Isso é o mais curioso. Não nos sentimos convidados à refeição. O arroz e o feijão se erguem com um ar majestoso e criam distância. O efeito plástico é imponente, mas estabelece um curioso afastamento do observador, que não consegue se ver ali sentado. Prefere se aproximar do vídeo, colocado atrás de uma das cabeceiras da mesa.
O ato de comer passa a ser visto como um ritual e, sendo assim, não é para todos. Essa é a grande questão que a instalação coloca. Para os que comem muito, esse momento divino da refeição se vulgarizou – e, para os que não têm de que se alimentar, sentar numa mesa daquelas é um ato tão distante quanto adquiri-la como objeto de desejo.
A instalação incorpora assim, em uma de suas múltiplas leituras, a questão daquilo que o ato de comer junto representa. E preservar esse ritual não é tarefa simples. Alguns o ridicularizam por vê-lo prosaico; outros praticamente o desconhecem enquanto cerimônia, vendo-o apenas como uma necessidade básica igual a tantas outras.
Arroz & Feijão, portanto, é muito mais que comida na mesa ou sementes germinando na terra. Trata-se de uma ritualística visão do mundo, em que, acima do comer ou não, está o viver ou não, entendendo este verbo não só como nascer, crescer e multiplicar-se, mas como dominar o campo do simbólico.
Nesse aspecto, sentar-se em uma mesa para saborear um prato, mesmo o mais popular do país, é um ato a ser valorizado. Trata-se de um tributo ao ser brasileiro e de pertencer à raça humana, única na importância que dá ao fato de permanecer junto, no mesmo espaço, para comer. O que está no prato, em última análise, é o de menos, pois cada um vê o que deseja. O importante é estar ali e pensar-se como pessoa e cidadão.
A dimensão social e mesmo antropológica da instalação a torna eterna. Será continuamente remontada por não se esgotar em seu sentido mais denso. O mundo poderá mudar, mas a relação visceral de cada um com a mesa e com o que significa fazer parte dela não se altera.
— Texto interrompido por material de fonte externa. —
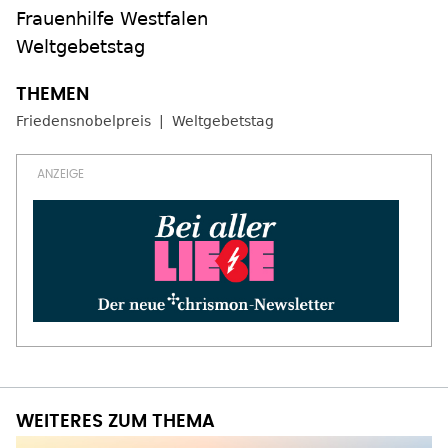
Frauenhilfe Westfalen
Weltgebetstag
Friedensnobelpreis
Weltgebetstag
WEITERES ZUM THEMA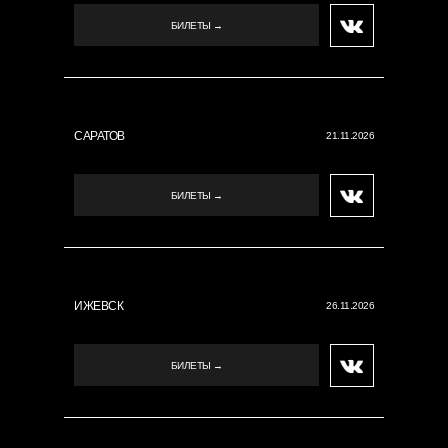
БИЛЕТЫ →
САРАТОВ
21.11.2026
БИЛЕТЫ →
ИЖЕВСК
26.11.2026
БИЛЕТЫ →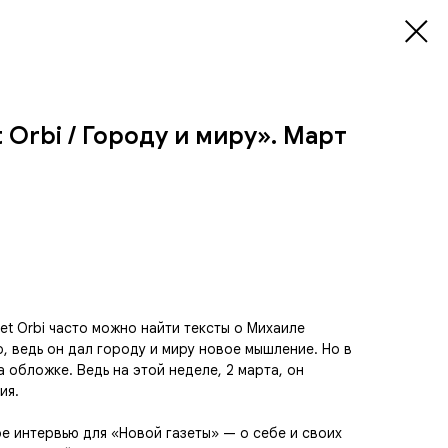
 Orbi / Городу и миру». Март
et Orbi часто можно найти тексты о Михаиле
о, ведь он дал городу и миру новое мышление. Но в
 обложке. Ведь на этой неделе, 2 марта, он
ия.
ое интервью для «Новой газеты» — о себе и своих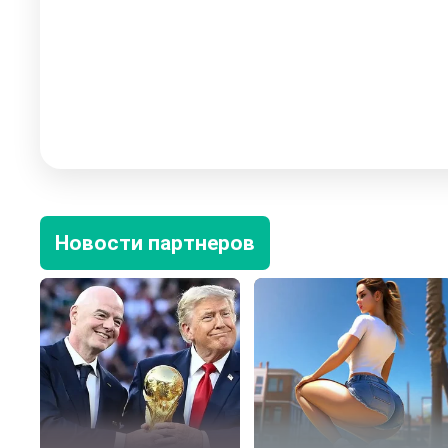
Новости партнеров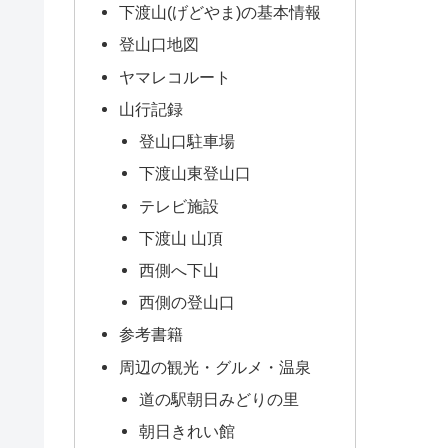
下渡山(げどやま)の基本情報
登山口地図
ヤマレコルート
山行記録
登山口駐車場
下渡山東登山口
テレビ施設
下渡山 山頂
西側へ下山
西側の登山口
参考書籍
周辺の観光・グルメ・温泉
道の駅朝日みどりの里
朝日きれい館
Trata-se de uma eterna reflexão de Anna Maria Maiolino sobre o porquê do comer para existir, mesmo que essa existência possa ser vazia de sentido, analogia possível com os pratos brancos sem comida na sala de exposição. Seu principal significado – e mais importante – está em promover o pensar sobre a refeição como um ato simbólico e mágico, sem o qual perdemos um pouco de nossa humanidade.